"await" vs "asyncio.gather" when making multiple calls to Deployment

I’m trying to use the model composition design pattern in Ray Serve but I’m struggling to come up with the best solution when dealing with multiple calls to sub-models.

Which of these solutions would you say is more Ray-thonic (or even uses “await” / “asyncio.gather” properly)?
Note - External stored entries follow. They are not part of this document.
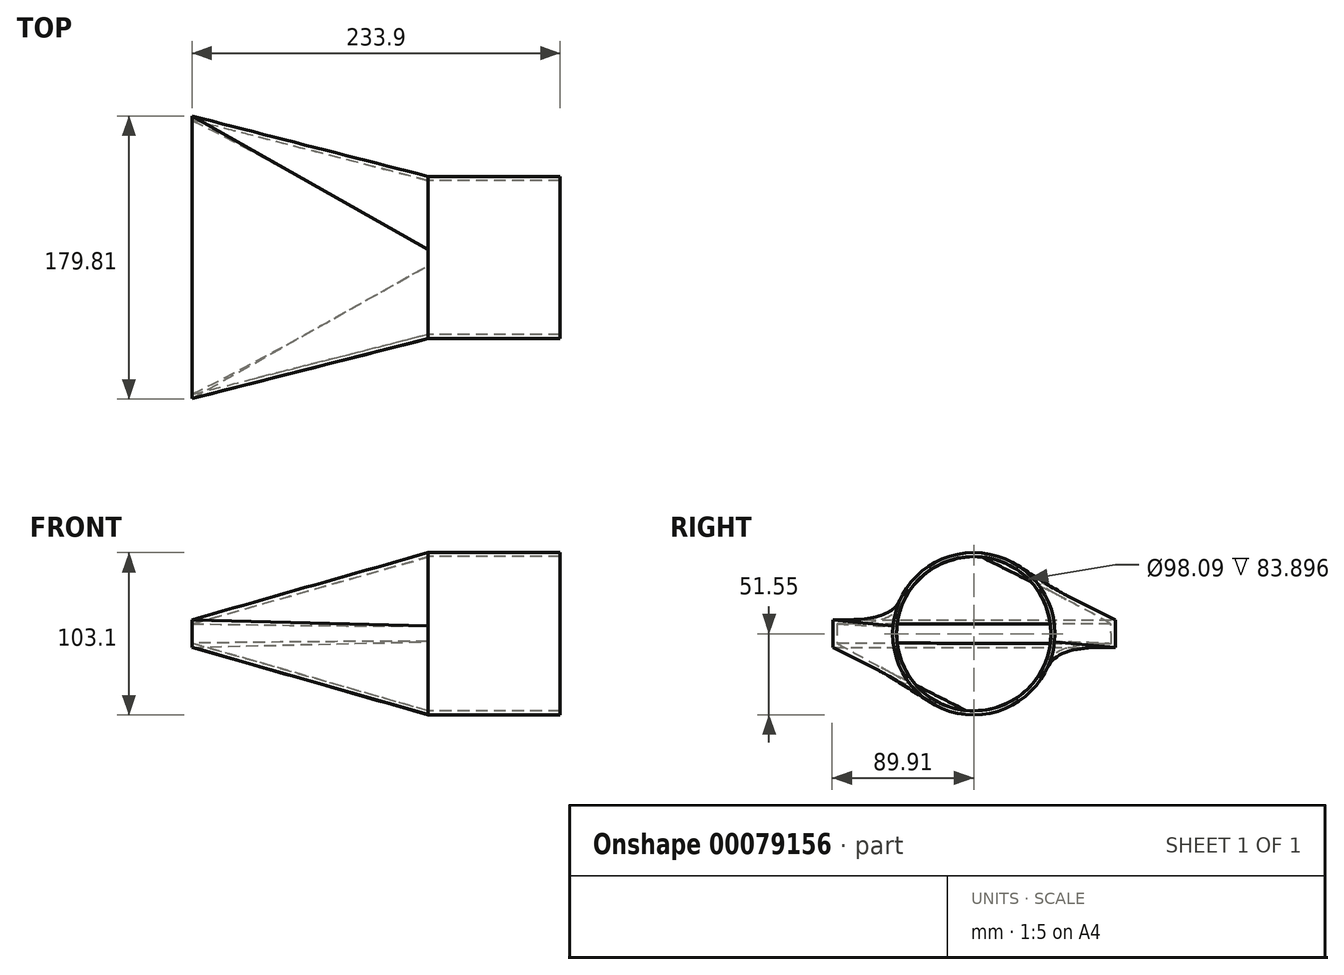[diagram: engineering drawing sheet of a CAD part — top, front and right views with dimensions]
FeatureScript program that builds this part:
annotation { "Feature Type Name" : "Feature", "Feature Type Description" : "" }
export const myFeature = defineFeature(function(context is Context, id is Id, definition is map)
    precondition{}
    {
        {
            var Q0;
            Q0=qCreatedBy(makeId("Right.planeOp"),FACE);
            cPlane(context, id + "F0", {"entities" : qUnion([Q0]), "cplaneType" : CPlaneType.OFFSET, "offset" : 150 * mm, "width" : 150 * mm, "height" : 150 * mm});
        }
        {
            var Q0;
            Q0=qCreatedBy(makeId("Right.planeOp"),FACE);
            var sketch = newSketch(context, id + "F1", { "sketchPlane" : qUnion([Q0])});
            skLineSegment(sketch, "E0.bottom", {"start": v(-89.53, 8.85) * mm, "end": v(89.9, 8.85) * mm});
            skLineSegment(sketch, "E0.top", {"start": v(-89.53, -8.57) * mm, "end": v(89.9, -8.57) * mm});
            skLineSegment(sketch, "E0.left", {"start": v(-89.53, 8.85) * mm, "end": v(-89.53, -8.57) * mm});
            skLineSegment(sketch, "E0.right", {"start": v(89.9, 8.85) * mm, "end": v(89.9, -8.57) * mm});
            skSolve(sketch);
        }
        {
            var Q0;
            Q0=qCreatedBy(id+"F0.planeOp",FACE);
            var sketch = newSketch(context, id + "F2", { "sketchPlane" : qUnion([Q0])});
            skCircle(sketch, "E1", {"center": v(0, 0) * mm, "radius": 51.55 * mm});
            skSolve(sketch);
        }
        {
            var Q0;
            Q0 = qSketchRegion(id + "F1", true);
            var Q1;
            Q1 = qSketchRegion(id + "F2", true);
            loft(context, id + "F3", {"sheetProfilesArray" : [{ "sheetProfileEntities" : qUnion([Q0]) }, { "sheetProfileEntities" : qUnion([Q1]) }]});
        }
        {
            var Q0;
            Q0=makeQuery(id+"F3.opLoft","CAP_FACE",FACE,{"disambiguationData":[OSD([makeQuery(id+"F2.imprint","IMPRINT",FACE,{"disambiguationData":[TD([[makeQuery(id+"F2.imprint","IMPRINT",EDGE,{"derivedFrom":sQuery(id+"F2.wireOp",EDGE,"E1")}),1.0]])]})])],"isStart":true});
            var Q1;
            Q1=makeQuery(id+"F3.opLoft","CAP_FACE",FACE,{"disambiguationData":[OSD([makeQuery(id+"F1.imprint","IMPRINT",FACE,{"disambiguationData":[TD([[makeQuery(id+"F1.imprint","IMPRINT",EDGE,{"derivedFrom":sQuery(id+"F1.wireOp",EDGE,"E0.bottom")}),-1.0]])]})])],"isStart":true});
            shell(context, id + "F4", {"entities" : qUnion([Q0, Q1]), "thickness" : 2.5 * mm});
        }
        {
            var Q0;
            Q0 = qSketchRegion(id + "F2", true);
            extrude(context, id + "F5", {"entities" : qUnion([Q0]), "depth" : 83.9 * mm});
        }
        {
            var Q0;
            Q0=makeQuery(id+"F5.opExtrude","CAP_FACE",FACE,{"disambiguationData":[OSD([sQuery(id+"F2.wireOp",EDGE,"E1")])],"isStart":false});
            var Q1;
            Q1=makeQuery(id+"F5.opExtrude","CAP_FACE",FACE,{"disambiguationData":[OSD([sQuery(id+"F2.wireOp",EDGE,"E1")])],"isStart":true});
            shell(context, id + "F6", {"entities" : qUnion([Q0, Q1]), "thickness" : 2.5 * mm});
        }
    });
  1. Using asyncio.gather:
@serve.deployment
class Model:
    ...
    def __call__(self, texts: list[str]):
        tasks = [self.predictor_handle.remote(self.tokeniser_handle.remote(t)) for t in texts]
        refs = await asyncio.gather(*tasks)
        results = await asyncio.gather(*refs)
        return results
  1. Awaiting individual asyncio.Tasks/ray.ObjectRefs:
@serve.deployment
class Model:
    ...
    def __call__(self, texts: list[str]):    
        tasks = [self.predictor_handle.remote(self.tokeniser_handle.remote(t)) for t in texts]
        refs = [await t for t in tasks]
        results = [await r for r in refs]
        return results

I’m not very experienced with asyncio stuff so I’m not sure which would be faster at scale or have the least blocking calls. My initial tests haven’t been very conclusive. It would be great if the Ray community could help me out!